Release Notes - Hadoop Chukwa - Version 0.3
This is the first public release of Chukwa, a log analysis framework on top of Hadoop. Chukwa has been tested at scale and used in some production settings, and is reasonably robust and well behaved. For instructions on setting up Chukwa, see the administration guide and the rest of the Chukwa documentation.
The collection components of Chukwa -- adaptors, agents, and collectors -- are approaching general-use quality. They've been fairly aggressively tested, and can be counted on to perform properly and recover from failures.
HICC, the visualization component, is "beta" quality. It's been used succesfully at multiple sites, but it's still brittle. Work is ongoing. Documentation is still sparse, and error reporting isn't always sufficiently clear.
Chukwa has not been extensively audited for security vulnerabilities. Do not run it except in trusted environments. Never run Chukwa as root: By default, the ExecAdaptor allows arbitrary remote execution.
Chukwa relies on Java 1.6
The back-end processing requires Hadoop 0.18+.
Collecting Hadoop logs and metrics requires Hadoop 0.20+.

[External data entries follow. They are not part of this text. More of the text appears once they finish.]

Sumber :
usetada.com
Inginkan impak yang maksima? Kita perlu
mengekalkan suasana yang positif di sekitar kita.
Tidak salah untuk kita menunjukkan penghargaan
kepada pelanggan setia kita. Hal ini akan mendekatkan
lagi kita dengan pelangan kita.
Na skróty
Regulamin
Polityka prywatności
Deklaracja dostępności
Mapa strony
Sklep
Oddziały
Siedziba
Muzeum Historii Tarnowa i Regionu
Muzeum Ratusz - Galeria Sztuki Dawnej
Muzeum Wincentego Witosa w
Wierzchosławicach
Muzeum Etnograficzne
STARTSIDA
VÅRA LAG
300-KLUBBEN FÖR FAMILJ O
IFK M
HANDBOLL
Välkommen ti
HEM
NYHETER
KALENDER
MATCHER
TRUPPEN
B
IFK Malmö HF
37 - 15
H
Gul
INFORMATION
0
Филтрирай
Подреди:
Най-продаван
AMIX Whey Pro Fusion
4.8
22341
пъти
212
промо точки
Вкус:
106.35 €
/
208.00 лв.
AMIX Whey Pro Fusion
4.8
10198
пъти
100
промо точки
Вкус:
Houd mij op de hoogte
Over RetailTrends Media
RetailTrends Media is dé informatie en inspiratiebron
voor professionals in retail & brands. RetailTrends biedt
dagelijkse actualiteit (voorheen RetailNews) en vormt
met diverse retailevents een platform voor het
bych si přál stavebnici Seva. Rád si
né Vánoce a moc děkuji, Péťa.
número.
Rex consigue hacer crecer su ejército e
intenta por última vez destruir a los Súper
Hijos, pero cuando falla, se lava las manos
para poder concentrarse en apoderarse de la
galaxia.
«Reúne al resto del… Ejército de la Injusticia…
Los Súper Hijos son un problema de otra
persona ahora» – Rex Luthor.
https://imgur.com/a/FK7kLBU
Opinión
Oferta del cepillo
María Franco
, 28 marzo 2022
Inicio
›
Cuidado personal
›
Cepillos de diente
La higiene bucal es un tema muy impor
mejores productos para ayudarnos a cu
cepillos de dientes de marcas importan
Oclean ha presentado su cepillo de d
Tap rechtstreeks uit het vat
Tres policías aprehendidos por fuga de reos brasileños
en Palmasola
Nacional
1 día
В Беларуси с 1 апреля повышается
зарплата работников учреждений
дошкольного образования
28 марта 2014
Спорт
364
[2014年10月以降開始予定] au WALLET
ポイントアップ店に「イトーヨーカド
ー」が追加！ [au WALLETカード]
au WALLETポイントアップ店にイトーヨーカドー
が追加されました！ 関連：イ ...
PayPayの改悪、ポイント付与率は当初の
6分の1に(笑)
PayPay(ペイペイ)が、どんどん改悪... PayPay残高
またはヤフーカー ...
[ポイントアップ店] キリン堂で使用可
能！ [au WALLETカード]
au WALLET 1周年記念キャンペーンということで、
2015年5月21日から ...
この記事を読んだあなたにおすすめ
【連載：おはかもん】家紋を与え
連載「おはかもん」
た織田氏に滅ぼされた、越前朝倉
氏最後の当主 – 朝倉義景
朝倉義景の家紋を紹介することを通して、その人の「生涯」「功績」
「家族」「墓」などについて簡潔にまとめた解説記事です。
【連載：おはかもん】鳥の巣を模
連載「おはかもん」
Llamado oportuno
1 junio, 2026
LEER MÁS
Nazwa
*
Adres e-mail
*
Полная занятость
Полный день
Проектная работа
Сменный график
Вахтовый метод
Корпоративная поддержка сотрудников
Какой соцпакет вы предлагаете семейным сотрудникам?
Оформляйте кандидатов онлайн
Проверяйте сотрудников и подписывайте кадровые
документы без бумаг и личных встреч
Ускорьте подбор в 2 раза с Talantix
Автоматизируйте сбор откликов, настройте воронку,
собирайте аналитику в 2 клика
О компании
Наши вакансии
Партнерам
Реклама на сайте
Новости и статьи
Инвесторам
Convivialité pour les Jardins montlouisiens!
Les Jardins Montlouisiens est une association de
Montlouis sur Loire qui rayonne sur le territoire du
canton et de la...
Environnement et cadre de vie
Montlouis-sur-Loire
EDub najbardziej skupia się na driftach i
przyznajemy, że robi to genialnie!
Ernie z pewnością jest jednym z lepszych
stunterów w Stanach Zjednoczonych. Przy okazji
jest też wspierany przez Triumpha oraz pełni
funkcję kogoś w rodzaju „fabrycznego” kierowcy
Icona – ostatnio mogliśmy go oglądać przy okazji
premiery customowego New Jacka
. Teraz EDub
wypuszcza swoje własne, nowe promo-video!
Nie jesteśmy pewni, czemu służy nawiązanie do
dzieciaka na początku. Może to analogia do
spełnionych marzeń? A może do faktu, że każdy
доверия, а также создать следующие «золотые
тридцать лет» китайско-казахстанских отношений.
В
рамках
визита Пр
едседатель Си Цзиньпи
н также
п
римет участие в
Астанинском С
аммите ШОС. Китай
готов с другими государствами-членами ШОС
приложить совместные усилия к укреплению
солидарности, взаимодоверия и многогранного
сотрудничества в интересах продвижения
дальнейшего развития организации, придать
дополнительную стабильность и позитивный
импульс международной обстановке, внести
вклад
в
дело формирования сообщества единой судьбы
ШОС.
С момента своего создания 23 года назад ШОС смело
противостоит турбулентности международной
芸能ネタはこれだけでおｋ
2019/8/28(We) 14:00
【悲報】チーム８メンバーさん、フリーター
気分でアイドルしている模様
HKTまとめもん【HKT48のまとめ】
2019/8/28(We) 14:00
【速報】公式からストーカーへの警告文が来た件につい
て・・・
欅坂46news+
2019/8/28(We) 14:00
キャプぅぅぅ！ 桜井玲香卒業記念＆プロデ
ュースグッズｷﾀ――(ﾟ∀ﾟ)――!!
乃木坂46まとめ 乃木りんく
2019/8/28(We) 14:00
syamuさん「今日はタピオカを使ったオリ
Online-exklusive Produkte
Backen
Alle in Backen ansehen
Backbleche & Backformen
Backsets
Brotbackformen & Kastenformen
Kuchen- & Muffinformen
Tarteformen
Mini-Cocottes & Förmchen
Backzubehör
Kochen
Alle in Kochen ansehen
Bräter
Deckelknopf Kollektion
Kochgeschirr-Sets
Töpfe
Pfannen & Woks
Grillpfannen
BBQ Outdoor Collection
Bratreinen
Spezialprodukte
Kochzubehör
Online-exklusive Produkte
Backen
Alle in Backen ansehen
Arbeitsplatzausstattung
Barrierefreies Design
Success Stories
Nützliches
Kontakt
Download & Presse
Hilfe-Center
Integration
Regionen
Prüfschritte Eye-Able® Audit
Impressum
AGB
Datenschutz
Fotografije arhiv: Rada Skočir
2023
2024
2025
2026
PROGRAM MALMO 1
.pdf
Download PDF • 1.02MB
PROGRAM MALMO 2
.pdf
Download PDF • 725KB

- HICC defaults to assuming data is UTC; if your machines run on local time, HICC graphs will not display properly until you change the HICC timezone. You can do this by clicking the small "gear" icon on the time selection tool.
- As mentioned in the administration guide, the pig down sampling should run as external command.
HDFSUsage script for monitoring hdfs usage in /user, this one needs to run as special hdfs user to access the data. This user should have write access to $CHUKWA_LOG_DIR.
- System metrics collection may fail or be incomplete if your versions of sar and iostat do not match the ones that Chukwa expects. (See also CHUKWA-260)
The data in a few of the chukwa agent metrics monthly, quarterly, yearly, decade tables is wrong. The recordname column holds host data, and the host column holds recordname data.